Carbon Management Opportunities in the Permian Basin:
A Look at Both Evolving Policies and Optimal Reservoir Targets
Presented by L. Stephen Melzer at the January Meeting of the Permian Basin Section-SEPM
Tuesday, January 19, 2021
ABSTRACT: Carbon Management has shifted from a politically charged, controversial objective to what some are now calling an International imperative. The move to reduce the carbon dioxide (CO2) emissions from industrial facilities has focused first on coal and is moving toward oil and natural gas. No doubt the job of replacing hydrocarbon fuels will be difficult, time consuming, and challenged with economic sustainability, but has reached a level where all of society will need to respond. Carbon Capture, Utilization and Storage (CCUS) should begin to play a very large role and the Permian Basin is well positioned to affect both the speed of greenhouse gas capture and the ultimate security of storage.
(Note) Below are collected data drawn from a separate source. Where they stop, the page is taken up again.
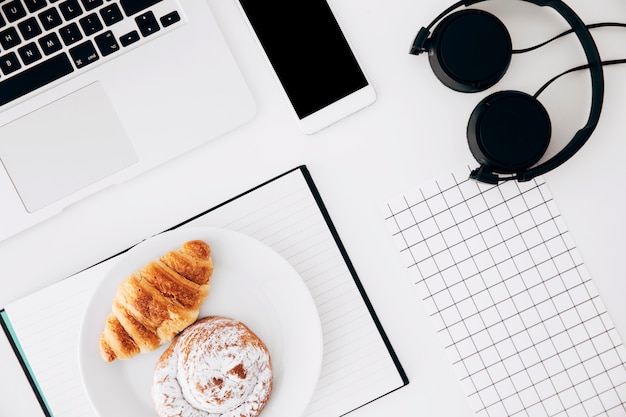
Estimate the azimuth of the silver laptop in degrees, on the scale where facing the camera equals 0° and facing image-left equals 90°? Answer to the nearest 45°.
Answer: approximately 315°

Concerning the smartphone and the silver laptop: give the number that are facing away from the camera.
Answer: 0

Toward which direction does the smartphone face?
toward the camera
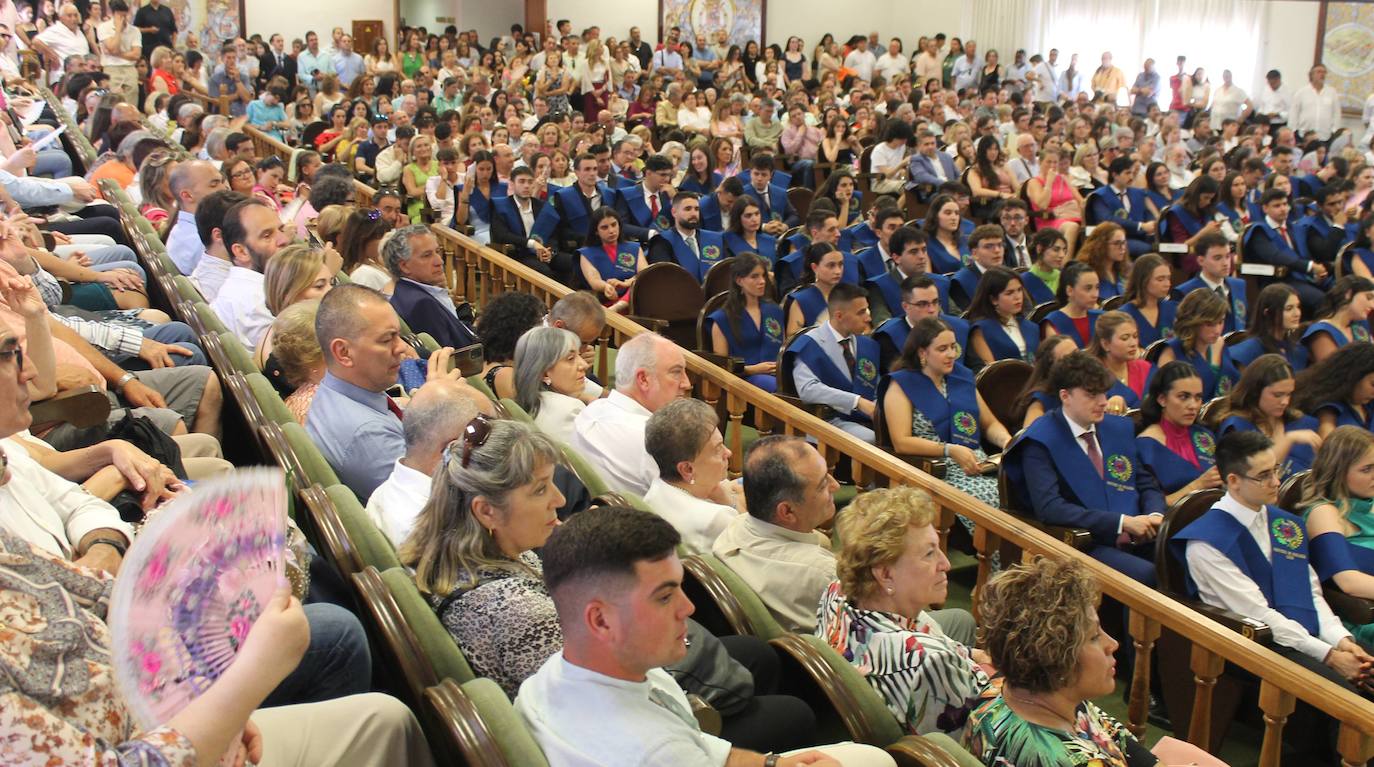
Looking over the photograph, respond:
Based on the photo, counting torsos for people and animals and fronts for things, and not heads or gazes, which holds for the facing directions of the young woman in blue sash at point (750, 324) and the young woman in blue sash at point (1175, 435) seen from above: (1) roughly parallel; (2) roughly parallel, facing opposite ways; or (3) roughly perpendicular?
roughly parallel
Establishing a penalty price on carbon emissions has already entered into the discussion with programs such as the Low Carbon Fuel Standard, Emission Trading Credits, and the 45Q Tax Credit in the U.S. Deployment of CO2 EOR for producing low carbon oil while storing CO2 is clearly an important short-term bridge for larger scale carbon capture and storage as a waste product. The volume of pore space for CO2 storage is enormous in the San Andres formation alone – both in the mature fields and within the brownfield and greenfield residual oil zones (ROZs) so common to that formation. CO2 EOR has shown that capturing and transporting the pre-emission CO2 is clearly passed beyond a technical obstacle and the challenges lie now in the economic project thresholds and scales of deployment.
The ROZs can be thought of as hybrid deep saline reservoirs with the capability to produce some lower carbon oil to offset costs of industrial CO2 capture projects. Regulations for that industry are in-place and already being utilized in main pay zones and in the ROZs.
ROZ research in the San Andres formation has serendipitously discovered an explanation of the origins of mixed- and fully oil-wet reservoirs. The knowledge has recently been extended to clastic reservoirs as well. Biogeochemical processes are at the heart of the new discovery and explaining long-puzzling aspects of levels of residual oil saturations in the hybrid deep saline reservoirs.